# corrupted text output from emacs on FreeBSD-9



## xibo (Oct 13, 2011)

Hello

I'm using emacs (editors/emacs-nox11, no .emacs) on FreeBSD-9 (stable, tried both clang and gcc, no CFLAGS or CPUTYPE, GENERIC kernel) in terminal mode (syscons, csh, sh and zsh). Everything works as expected (including backspace/delete keys), other then the text output to the screen. Upon loading or forced re-rendering (e.g. re-position with Ctrl+L) all text is properly displayed and highlighted. However, when moving the cursor forward (whether with the cursor key or Ctrl+F) sometimes characters next to the cursor disappear. This does not happen when moving the cursor backwards, but it has been happening on HEAD since I first tried it in February.
Also, it works when rendering via telnet to my other box.

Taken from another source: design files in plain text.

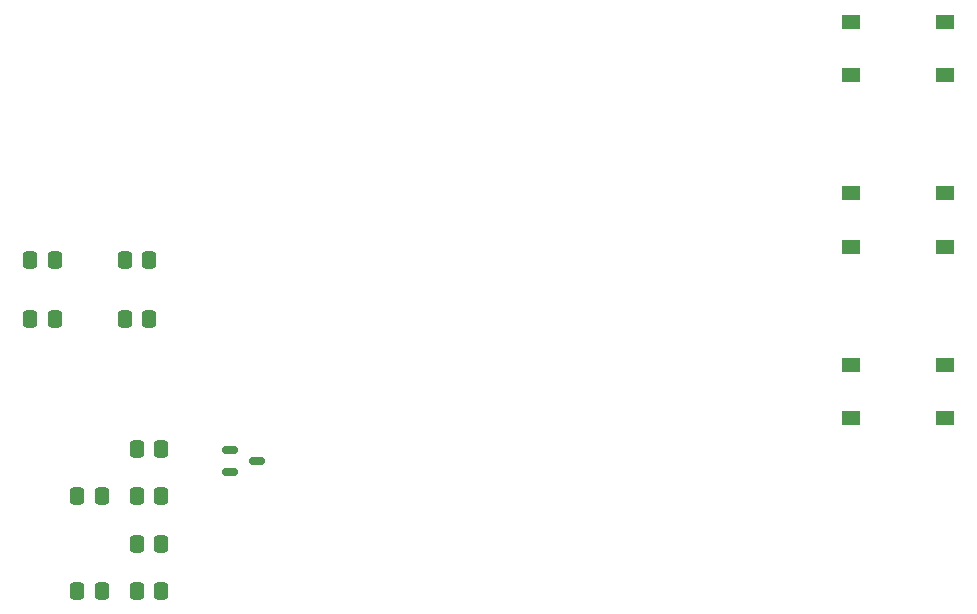
<source format=gbr>
%TF.GenerationSoftware,KiCad,Pcbnew,8.0.1*%
%TF.CreationDate,2024-07-30T14:49:36+02:00*%
%TF.ProjectId,driver,64726976-6572-42e6-9b69-6361645f7063,rev?*%
%TF.SameCoordinates,Original*%
%TF.FileFunction,Paste,Top*%
%TF.FilePolarity,Positive*%
%FSLAX46Y46*%
G04 Gerber Fmt 4.6, Leading zero omitted, Abs format (unit mm)*
G04 Created by KiCad (PCBNEW 8.0.1) date 2024-07-30 14:49:36*
%MOMM*%
%LPD*%
G01*
G04 APERTURE LIST*
G04 Aperture macros list*
%AMRoundRect*
0 Rectangle with rounded corners*
0 $1 Rounding radius*
0 $2 $3 $4 $5 $6 $7 $8 $9 X,Y pos of 4 corners*
0 Add a 4 corners polygon primitive as box body*
4,1,4,$2,$3,$4,$5,$6,$7,$8,$9,$2,$3,0*
0 Add four circle primitives for the rounded corners*
1,1,$1+$1,$2,$3*
1,1,$1+$1,$4,$5*
1,1,$1+$1,$6,$7*
1,1,$1+$1,$8,$9*
0 Add four rect primitives between the rounded corners*
20,1,$1+$1,$2,$3,$4,$5,0*
20,1,$1+$1,$4,$5,$6,$7,0*
20,1,$1+$1,$6,$7,$8,$9,0*
20,1,$1+$1,$8,$9,$2,$3,0*%
G04 Aperture macros list end*
%ADD10RoundRect,0.250000X-0.337500X-0.475000X0.337500X-0.475000X0.337500X0.475000X-0.337500X0.475000X0*%
%ADD11RoundRect,0.250000X0.337500X0.475000X-0.337500X0.475000X-0.337500X-0.475000X0.337500X-0.475000X0*%
%ADD12R,1.550000X1.300000*%
%ADD13RoundRect,0.150000X-0.512500X-0.150000X0.512500X-0.150000X0.512500X0.150000X-0.512500X0.150000X0*%
G04 APERTURE END LIST*
D10*
%TO.C,C4*%
X164962500Y-81000000D03*
X167037500Y-81000000D03*
%TD*%
%TO.C,C11*%
X173962500Y-101000000D03*
X176037500Y-101000000D03*
%TD*%
%TO.C,C12*%
X173962500Y-105000000D03*
X176037500Y-105000000D03*
%TD*%
%TO.C,C5*%
X164962500Y-86000000D03*
X167037500Y-86000000D03*
%TD*%
%TO.C,C10*%
X173962500Y-97000000D03*
X176037500Y-97000000D03*
%TD*%
D11*
%TO.C,C3*%
X175037500Y-81000000D03*
X172962500Y-81000000D03*
%TD*%
D10*
%TO.C,C9*%
X168962500Y-109000000D03*
X171037500Y-109000000D03*
%TD*%
D12*
%TO.C,SW2*%
X234425000Y-75350000D03*
X242375000Y-75350000D03*
X234425000Y-79850000D03*
X242375000Y-79850000D03*
%TD*%
%TO.C,SW3*%
X234425000Y-89850000D03*
X242375000Y-89850000D03*
X234425000Y-94350000D03*
X242375000Y-94350000D03*
%TD*%
D10*
%TO.C,C13*%
X173962500Y-109000000D03*
X176037500Y-109000000D03*
%TD*%
D13*
%TO.C,Q1*%
X181862500Y-97050000D03*
X181862500Y-98950000D03*
X184137500Y-98000000D03*
%TD*%
D12*
%TO.C,SW1*%
X234425000Y-60850000D03*
X242375000Y-60850000D03*
X234425000Y-65350000D03*
X242375000Y-65350000D03*
%TD*%
D11*
%TO.C,C2*%
X175037500Y-86000000D03*
X172962500Y-86000000D03*
%TD*%
D10*
%TO.C,C8*%
X168962500Y-101000000D03*
X171037500Y-101000000D03*
%TD*%
M02*

</source>
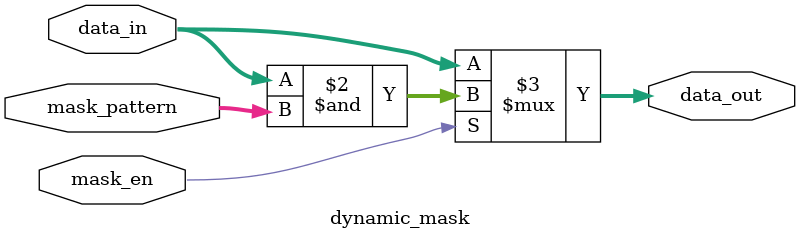
<source format=sv>
module dynamic_mask #(parameter WIDTH=8) (
    input [WIDTH-1:0] data_in,
    input [WIDTH-1:0] mask_pattern,
    input mask_en,
    output reg [WIDTH-1:0] data_out
);
always @(*) begin
    data_out = mask_en ? (data_in & mask_pattern) : data_in;
end
endmodule
</source>
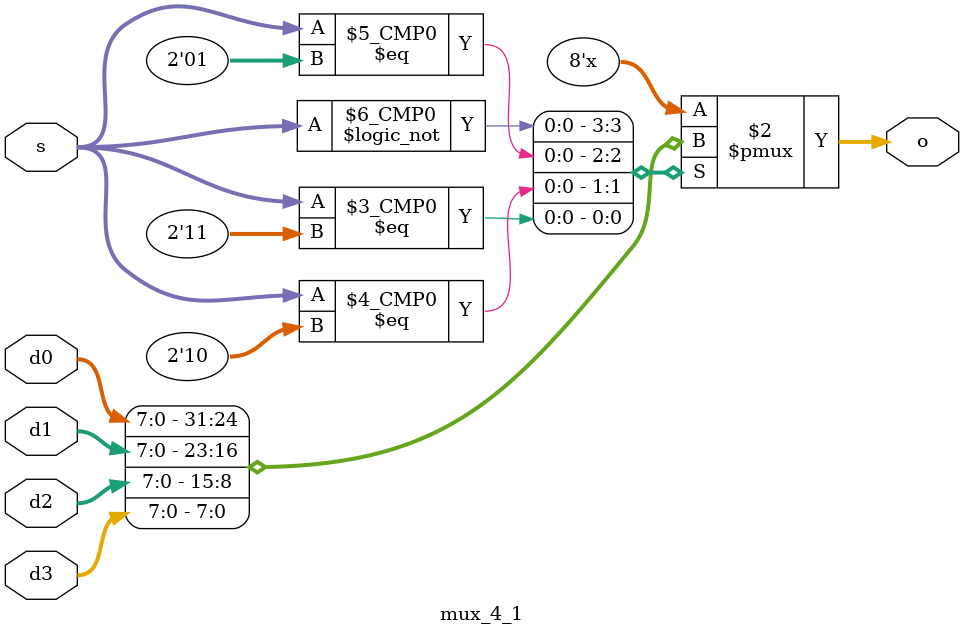
<source format=v>
module mux_4_1 #(
    parameter width  = 8
)(
    input [width - 1 : 0] d0,
    input [width - 1 : 0] d1,
    input [width - 1 : 0] d2,
    input [width - 1 : 0] d3,
    input [1 :  0] s,
    output reg [width - 1: 0] o
);

always @(*) begin
    case(s)
        2'b00 : o = d0;
        2'b01 : o = d1;
        2'b10 : o = d2;
        2'b11 : o = d3;
    endcase
end

endmodule
</source>
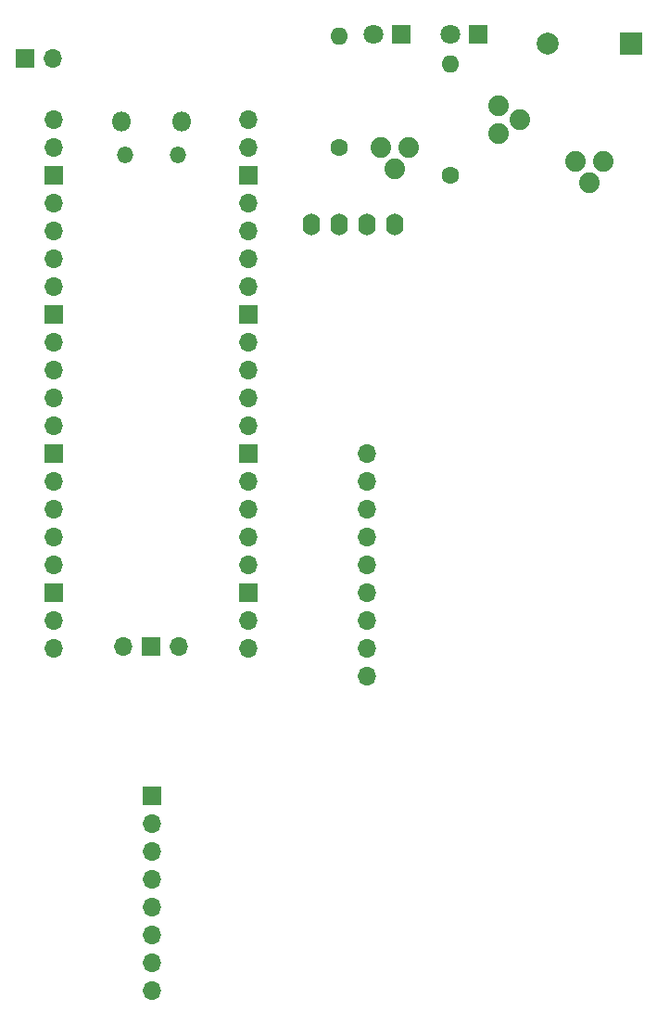
<source format=gbr>
%TF.GenerationSoftware,KiCad,Pcbnew,7.0.10+dfsg-1*%
%TF.CreationDate,2024-02-23T10:02:10+01:00*%
%TF.ProjectId,chibi_v2_1,63686962-695f-4763-925f-312e6b696361,rev?*%
%TF.SameCoordinates,Original*%
%TF.FileFunction,Soldermask,Top*%
%TF.FilePolarity,Negative*%
%FSLAX46Y46*%
G04 Gerber Fmt 4.6, Leading zero omitted, Abs format (unit mm)*
G04 Created by KiCad (PCBNEW 7.0.10+dfsg-1) date 2024-02-23 10:02:10*
%MOMM*%
%LPD*%
G01*
G04 APERTURE LIST*
%ADD10C,1.600000*%
%ADD11O,1.600000X1.600000*%
%ADD12R,1.800000X1.800000*%
%ADD13C,1.800000*%
%ADD14R,1.700000X1.700000*%
%ADD15O,1.700000X1.700000*%
%ADD16R,2.000000X2.000000*%
%ADD17C,2.000000*%
%ADD18C,1.880400*%
%ADD19O,1.600000X2.000000*%
%ADD20O,1.800000X1.800000*%
%ADD21O,1.500000X1.500000*%
G04 APERTURE END LIST*
D10*
%TO.C,R2*%
X134620000Y-50800000D03*
D11*
X134620000Y-40640000D03*
%TD*%
D12*
%TO.C,D1*%
X140315000Y-40410000D03*
D13*
X137775000Y-40410000D03*
%TD*%
D14*
%TO.C,J2*%
X117500000Y-109920000D03*
D15*
X117500000Y-112460000D03*
X117500000Y-115000000D03*
X117500000Y-117540000D03*
X117500000Y-120080000D03*
X117500000Y-122620000D03*
X117500000Y-125160000D03*
X117500000Y-127700000D03*
%TD*%
D12*
%TO.C,D2*%
X147300000Y-40410000D03*
D13*
X144760000Y-40410000D03*
%TD*%
D16*
%TO.C,BZ1*%
X161280000Y-41275000D03*
D17*
X153680000Y-41275000D03*
%TD*%
D10*
%TO.C,R1*%
X144780000Y-53340000D03*
D11*
X144780000Y-43180000D03*
%TD*%
D18*
%TO.C,Q3*%
X149225000Y-49530000D03*
X151130000Y-48260000D03*
X149225000Y-46990000D03*
%TD*%
%TO.C,Q2*%
X138430000Y-50800000D03*
X139700000Y-52705000D03*
X140970000Y-50800000D03*
%TD*%
%TO.C,Q1*%
X156210000Y-52070000D03*
X157480000Y-53975000D03*
X158750000Y-52070000D03*
%TD*%
D19*
%TO.C,Display1*%
X132080000Y-57785000D03*
X134620000Y-57785000D03*
X137160000Y-57785000D03*
X139700000Y-57785000D03*
%TD*%
D14*
%TO.C,J1*%
X105925000Y-42600000D03*
D15*
X108465000Y-42600000D03*
%TD*%
D20*
%TO.C,Pico1*%
X120200000Y-48390000D03*
D21*
X119900000Y-51420000D03*
X115050000Y-51420000D03*
D20*
X114750000Y-48390000D03*
D15*
X126365000Y-48260000D03*
X126365000Y-50800000D03*
D14*
X126365000Y-53340000D03*
D15*
X126365000Y-55880000D03*
X126365000Y-58420000D03*
X126365000Y-60960000D03*
X126365000Y-63500000D03*
D14*
X126365000Y-66040000D03*
D15*
X126365000Y-68580000D03*
X126365000Y-71120000D03*
X126365000Y-73660000D03*
X126365000Y-76200000D03*
D14*
X126365000Y-78740000D03*
D15*
X126365000Y-81280000D03*
X126365000Y-83820000D03*
X126365000Y-86360000D03*
X126365000Y-88900000D03*
D14*
X126365000Y-91440000D03*
D15*
X126365000Y-93980000D03*
X126365000Y-96520000D03*
X108585000Y-96520000D03*
X108585000Y-93980000D03*
D14*
X108585000Y-91440000D03*
D15*
X108585000Y-88900000D03*
X108585000Y-86360000D03*
X108585000Y-83820000D03*
X108585000Y-81280000D03*
D14*
X108585000Y-78740000D03*
D15*
X108585000Y-76200000D03*
X108585000Y-73660000D03*
X108585000Y-71120000D03*
X108585000Y-68580000D03*
D14*
X108585000Y-66040000D03*
D15*
X108585000Y-63500000D03*
X108585000Y-60960000D03*
X108585000Y-58420000D03*
X108585000Y-55880000D03*
D14*
X108585000Y-53340000D03*
D15*
X108585000Y-50800000D03*
X108585000Y-48260000D03*
X120015000Y-96290000D03*
D14*
X117475000Y-96290000D03*
D15*
X114935000Y-96290000D03*
%TD*%
%TO.C,SDCard1*%
X137160000Y-99060000D03*
X137160000Y-96520000D03*
X137160000Y-93980000D03*
X137160000Y-91440000D03*
X137160000Y-88900000D03*
X137160000Y-86360000D03*
X137160000Y-83820000D03*
X137160000Y-81280000D03*
X137160000Y-78740000D03*
%TD*%
M02*

</source>
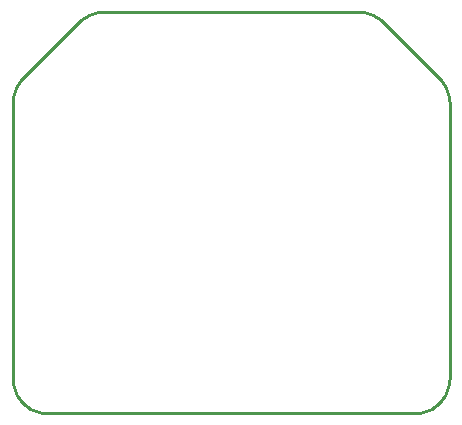
<source format=gbr>
G04 EAGLE Gerber RS-274X export*
G75*
%MOMM*%
%FSLAX34Y34*%
%LPD*%
%IN*%
%IPPOS*%
%AMOC8*
5,1,8,0,0,1.08239X$1,22.5*%
G01*
G04 Define Apertures*
%ADD10C,0.254000*%
D10*
X-185000Y-120000D02*
X-184886Y-122615D01*
X-184544Y-125209D01*
X-183978Y-127765D01*
X-183191Y-130261D01*
X-182189Y-132679D01*
X-180981Y-135000D01*
X-179575Y-137207D01*
X-177981Y-139284D01*
X-176213Y-141213D01*
X-174284Y-142981D01*
X-172207Y-144575D01*
X-170000Y-145981D01*
X-167679Y-147189D01*
X-165261Y-148191D01*
X-162765Y-148978D01*
X-160209Y-149544D01*
X-157615Y-149886D01*
X-155000Y-150000D01*
X155000Y-150000D01*
X157615Y-149886D01*
X160209Y-149544D01*
X162765Y-148978D01*
X165261Y-148191D01*
X167679Y-147189D01*
X170000Y-145981D01*
X172207Y-144575D01*
X174284Y-142981D01*
X176213Y-141213D01*
X177981Y-139284D01*
X179575Y-137207D01*
X180981Y-135000D01*
X182189Y-132679D01*
X183191Y-130261D01*
X183978Y-127765D01*
X184544Y-125209D01*
X184886Y-122615D01*
X185000Y-120000D01*
X185000Y112574D01*
X184886Y115188D01*
X184544Y117783D01*
X183978Y120338D01*
X183191Y122834D01*
X182189Y125252D01*
X180981Y127574D01*
X179575Y129781D01*
X177981Y131857D01*
X176213Y133787D01*
X128787Y181213D01*
X126857Y182981D01*
X124781Y184575D01*
X122574Y185981D01*
X120252Y187189D01*
X117834Y188191D01*
X115338Y188978D01*
X112783Y189544D01*
X110188Y189886D01*
X107574Y190000D01*
X-107574Y190000D01*
X-110188Y189886D01*
X-112783Y189544D01*
X-115338Y188978D01*
X-117834Y188191D01*
X-120252Y187189D01*
X-122574Y185981D01*
X-124781Y184575D01*
X-126857Y182981D01*
X-128787Y181213D01*
X-176213Y133787D01*
X-177981Y131857D01*
X-179575Y129781D01*
X-180981Y127574D01*
X-182189Y125252D01*
X-183191Y122834D01*
X-183978Y120338D01*
X-184544Y117783D01*
X-184886Y115188D01*
X-185000Y112574D01*
X-185000Y-120000D01*
M02*

</source>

Has Anyone had similar issues or eventually found a solution?


----------



## oops (Oct 13, 2011)

ed@ recently fixed a few bugs in libteken (r226099, r226183) related to using emacs/jove. Those fixes should be in /stable/9 as of 2011-10-12. If you think there are more can you report them on freebsd-current@ ?


----------



## jb_fvwm2 (Oct 13, 2011)

I found on a recent RELENG_9 that editors/joe was practically the only editor of three I tried that allowed "usual" editing... that is, what one types then is accurately displayed on the screen without untoward blocking of letters by cursor, misplacement of lines upon lines above and below, etc... not to disparage the errors so much as to recommend the fix.


----------



## xibo (Oct 14, 2011)

oops said:
			
		

> ed@ recently fixed a few bugs in libteken (r226099, r226183) related to using emacs/jove. Those fixes should be in /stable/9 as of 2011-10-12. If you think there are more can you report them on freebsd-current@ ?


Indeed, it seems to have been fixed by those revisions. I had the on 2011-10-10 version, but now it's working.

Thanks


----------